[Text Boundary: Start]
The Group A_4 as a Split Extension.

[quantumdude]

Homework Statement

Let H be all the elements of the alternating group A_4 of exponent 2. Show that A_4 is a split extension of H by \mathbb{Z}_3.

Homework Equations

None.

The Attempt at a Solution

I have already shown that H is normal in A_4. I also have the proof of the following proposition:

Let H and K be groups whose orders are relatively prime and let f:G \rightarrow K be an extension of H by K. Then the extension splits iff G has a subgroup of order |K|.

Let H=H (as defined in the problem statement), let K=\mathbb{Z}_3, and let G=A_4. Then certainly the orders of H and K are relatively prime. Also, A_4 certainly has a subgroup of order 3. Just take the identity, a product of disjoint transpositions, and its inverse and you have a subgroup. So referring back to the definition of an extension, I've reduced the problem to finding a surjective homomorphism f: A_4 \rightarrow \mathbb{Z}_3 with \ker(f)=H.

Now I'm stuck. I know I need the homomorphism to map all 4 elements of H to 0 in \mathbb{Z}_3. But there doesn't seem to be enough variety in the remaining elements of A_4 for me to decide which of them should be mapped to 1 and which should be mapped to 2.

Little help?

 

[StatusX]

It doesn't matter, there's an automorphism of Z_3 taking 1 to 2. Remember the map is constant on cosets of H.

 

[quantumdude]

Good grief, I can't believe I didn't notice that.

Thank you.
[Text Boundary: End]
[Source data Boundary: Start]
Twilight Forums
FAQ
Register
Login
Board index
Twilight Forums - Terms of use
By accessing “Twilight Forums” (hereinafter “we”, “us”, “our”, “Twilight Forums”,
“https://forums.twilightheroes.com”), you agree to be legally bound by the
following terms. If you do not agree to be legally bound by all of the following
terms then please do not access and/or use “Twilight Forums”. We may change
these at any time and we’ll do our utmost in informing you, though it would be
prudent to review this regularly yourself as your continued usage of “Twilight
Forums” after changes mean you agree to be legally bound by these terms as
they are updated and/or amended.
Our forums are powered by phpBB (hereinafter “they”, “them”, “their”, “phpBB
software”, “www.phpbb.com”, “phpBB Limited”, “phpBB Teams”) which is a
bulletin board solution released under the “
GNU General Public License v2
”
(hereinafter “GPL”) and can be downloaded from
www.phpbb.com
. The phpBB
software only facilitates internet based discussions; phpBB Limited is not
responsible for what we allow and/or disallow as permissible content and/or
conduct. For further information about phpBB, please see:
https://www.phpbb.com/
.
[Source data Boundary: End]
# [Set of tasks]
A. Answer the following about the thread on A_4 as a split extension:
(i) According to the proposition quoted in the thread, under what condition does the extension split?
(ii) To which element of \mathbb{Z}_3 must the homomorphism map all 4 elements of H?
(iii) On what does the reply say the map is constant?
B. In the thread on A_4 as a split extension, reproduce the passage between "Now I'm stuck." and "cosets of H.", inclusive, substituting "isomorphism" for "automorphism".
C. Proceed with the thread on A_4 as a split extension from the point at which it stops.

# [Results of the tasks]
A.
(i) The extension splits if and only if G has a subgroup of order |K|.
(ii) To 0.
(iii) On cosets of H.

B.
Now I'm stuck. I know I need the homomorphism to map all 4 elements of H to 0 in \mathbb{Z}_3. But there doesn't seem to be enough variety in the remaining elements of A_4 for me to decide which of them should be mapped to 1 and which should be mapped to 2.

Little help?

 

[StatusX]

It doesn't matter, there's an isomorphism of Z_3 taking 1 to 2. Remember the map is constant on cosets of H.

C.
[quantumdude]

I finished the problem. In case anyone's interested, here's the rest of the solution. Not being a mathematical genius, I had to write out the multiplication table for the elements of A_4 that are not in H. I noticed that there were two distinct equivalence classes of elements, that when multiplied by each other give an element of H and when multiplied by an element of the other class given an element of A_4 not in H. So I arbitrarily chose to send one class to 1 and the other to 2 (in \mathbb{Z}_3, that is).

Elements going to 1:
(1 2 3)
(1 4 2)
(1 3 4)
(2 4 3)

Elements going to 2:
(1 3 2)
(1 2 4)
(1 4 3)
(2 3 4)

Clearly, f defined in this way is a surjective homomorphism from A_4 to \mathbb{Z}_3 whose kernel is H. And now that I'm done, I see that I have an even slicker proof that H is normal in A_4, since it is the kernel of a homomorphism out of A_4. I rule.

 

[quantumdude]

I caught a mistake in the opening post.

Also, A_4 certainly has a subgroup of order 3. Just take the identity, a product of disjoint transpositions, and its inverse and you have a subgroup.

That doesn't give a subgroup at all. To get the desired subgroup of order 3 you have to take the identity, a 3 cycle, and its inverse.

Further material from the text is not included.